It doesn’t take long for daylight to come along and slap you in the face. Today may be one of those days. It is Sunday, better known as the day before Monday. Traditionally, Sunday is the day when people are the most volatile, needing to cram all of the weekend they can into the fleeting, brief hours left them before Monday comes crashing in, alarm clocks blaring, coffee spilling onto sleeves, lunch bags left on car tops to tumble gracelessly on streets filled with angry commuters who want nothing more than to flatten a helpless lunch.
Last night, on television, there was a movie called “The Purge.” For some reason they let people go completely crazy and kill each other in horrible ways once year. I think it was once a year, and I am not sure what the reasoning was behind the wholesale slaughter, I wasn’t paying that much attention.

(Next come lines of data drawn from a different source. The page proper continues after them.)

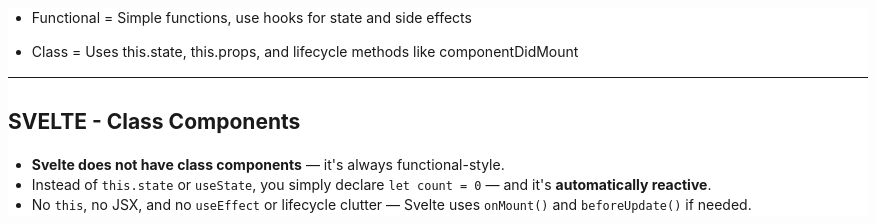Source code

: 
* Functional = Simple functions, use hooks for state and side effects

* Class = Uses this.state, this.props, and lifecycle methods like componentDidMount

---

## **SVELTE - Class Components**

* **Svelte does not have class components** — it's always functional-style.
* Instead of `this.state` or `useState`, you simply declare `let count = 0` — and it's **automatically reactive**.
* No `this`, no JSX, and no `useEffect` or lifecycle clutter — Svelte uses `onMount()` and `beforeUpdate()` if needed.
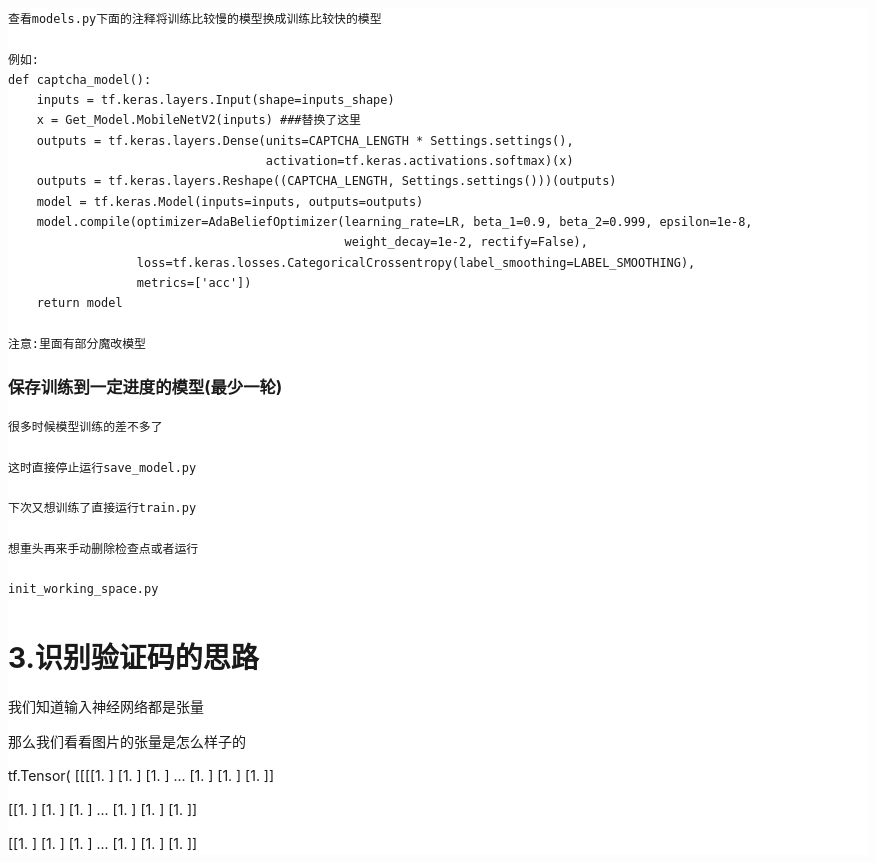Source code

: 	查看models.py下面的注释将训练比较慢的模型换成训练比较快的模型
	
	例如:
	def captcha_model():
		inputs = tf.keras.layers.Input(shape=inputs_shape)
		x = Get_Model.MobileNetV2(inputs) ###替换了这里
		outputs = tf.keras.layers.Dense(units=CAPTCHA_LENGTH * Settings.settings(),
										activation=tf.keras.activations.softmax)(x)
		outputs = tf.keras.layers.Reshape((CAPTCHA_LENGTH, Settings.settings()))(outputs)
		model = tf.keras.Model(inputs=inputs, outputs=outputs)
		model.compile(optimizer=AdaBeliefOptimizer(learning_rate=LR, beta_1=0.9, beta_2=0.999, epsilon=1e-8,
												   weight_decay=1e-2, rectify=False),
					  loss=tf.keras.losses.CategoricalCrossentropy(label_smoothing=LABEL_SMOOTHING),
					  metrics=['acc'])
		return model

	注意:里面有部分魔改模型
	
### 保存训练到一定进度的模型(最少一轮)
	很多时候模型训练的差不多了
	
	这时直接停止运行save_model.py
	
	下次又想训练了直接运行train.py
	
	想重头再来手动删除检查点或者运行
	
	init_working_space.py
	
# 3.识别验证码的思路
我们知道输入神经网络都是张量

那么我们看看图片的张量是怎么样子的

tf.Tensor(
[[[[1.        ]
   [1.        ]
   [1.        ]
   ...
   [1.        ]
   [1.        ]
   [1.        ]]

  [[1.        ]
   [1.        ]
   [1.        ]
   ...
   [1.        ]
   [1.        ]
   [1.        ]]

  [[1.        ]
   [1.        ]
   [1.        ]
   ...
   [1.        ]
   [1.        ]
   [1.        ]]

Anyway, it seems obvious, to me, anyway, that the Purge had to take place on Sunday, and Monday. It probably starts shortly after breakfast on Sunday, when the realization hits that the weekend is escaping. Which is quickly followed by a mad, homicidal dash to cram a few more things into the rapidly retreating day off.
“Quick, grab the camera and a cooler full of drinks, and snacks, we are headed to the park to have a good time.” Unfortunately, that same cry is being sounded, more or less, across the city. People scramble to clean the table of dishes. Opting, in many cases to throw them in the trash rather than take the time to scrape them clean before loading them in the dishwasher. In a mad dash they head toward the garage, glaring, growling, and snapping like a rabid batch of Tasmanian devils.
“Did you brush your teeth, you little ingrate?” “Just get in the car, daylight’s dying.” “Has anybody seen my asthma inhaler?” “Wait, I forgot to put on pants.”
But, loaded and buckled in they fly toward the zoo, amusement park, reservoir, whatever fun destination they can reach quickly and begin a day of glorious weekend fun.
Suddenly, sadly, the painful realization that everybody in town had the same idea. Streets are packed with cars filled with bickering resentful families, on the verge of civil war. Traffic is at a complete standstill. And that is when the anger takes hold.
Grabbing his Wilson Six One 95 Pro tennis racket ($199.00 Amazon with free shipping) Dad decides to decapitate the guy in the Nissan Pathfinder in front of his car, which is sitting, and not moving an inch, in front of his car.
Unfortunately, at that very moment Pathfinder Father had decided to smash in the skull of the moron who is just sitting in the Mercedes G Class who has not budged an inch and is right in front of him. He jumps out brandishing his Ping Bubba Deluxe ($3099.00 Golf Discount Warehouse).
In what is turning out to be a disturbing routine, the Mercedes driver is getting out to exact revenge on the Suburban driver.
Soon the street is filled with angry parents, circling each other menacingly, wielding expensive sporting goods. Wives and children begin complicated flanking maneuvers, attempting to encircle the enemies in a crushing pincer. But, every family is occupied in the same fashion. Soon we have a line of families lining both sides of the street, looking like a scene from West Side Story, at Dick’s Sporting Goods.
But, the power of Sunday dinner ends the stalemate, and families move toward their cars, an amoeba like group watching all directions for possible counter attack. Finally making their way home.
“Wow, that was fun, let’s do it again next weekend.”